This is a homework question for numerical analysis that I do not know how to find the solution to.
$\frac{du}{dt}-\frac{du}{dx}=0$
$u(x,0)=e^x$
$u(1,t)=e^{t+1}$
$0\leq x \leq1,0\leq t \leq1$
I know the solution should be of the form $u=f(x)g(t)$ but I can't find any literature that explains what to do with the boundary conditions. My teacher said I don't need to have worked with PDEs before to solve this but I am lost.

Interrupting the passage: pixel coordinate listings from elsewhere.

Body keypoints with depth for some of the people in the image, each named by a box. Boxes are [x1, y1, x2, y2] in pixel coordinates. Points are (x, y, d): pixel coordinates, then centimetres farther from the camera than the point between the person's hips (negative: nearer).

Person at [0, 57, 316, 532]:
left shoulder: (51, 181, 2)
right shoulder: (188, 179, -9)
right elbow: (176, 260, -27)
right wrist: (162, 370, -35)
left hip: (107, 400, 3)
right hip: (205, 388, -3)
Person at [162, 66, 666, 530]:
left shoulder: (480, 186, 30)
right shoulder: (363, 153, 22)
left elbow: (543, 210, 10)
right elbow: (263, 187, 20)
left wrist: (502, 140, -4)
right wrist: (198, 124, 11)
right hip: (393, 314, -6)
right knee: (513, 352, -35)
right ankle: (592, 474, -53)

Assume a solution of the form $u(x,t) = X(x)T(t)$, you only need to deal with the BC's to get the solution. So the BC's become $$u(x,0) = X(x)T(0) = e^x $$ $$u(1,t) = X(1)T(t) = e^{t+1}$$ from these we have $$X(x) = \frac{1}{T(0)} e^x$$ and $$T(t) = \frac{1}{X(1)} e^{t+1}$$ we can write the solution as
$$u(x,t) = X(x) T(t) = \frac{1}{T(0)X(1)} e^{x+t+1}$$
To get rid of the constant in front use one of the BC's to get $$X(1)T(0) = e$$ and the solution is $$u(x,t) = \frac{1}{e}e^{x+t+1}=e^{x+t}$$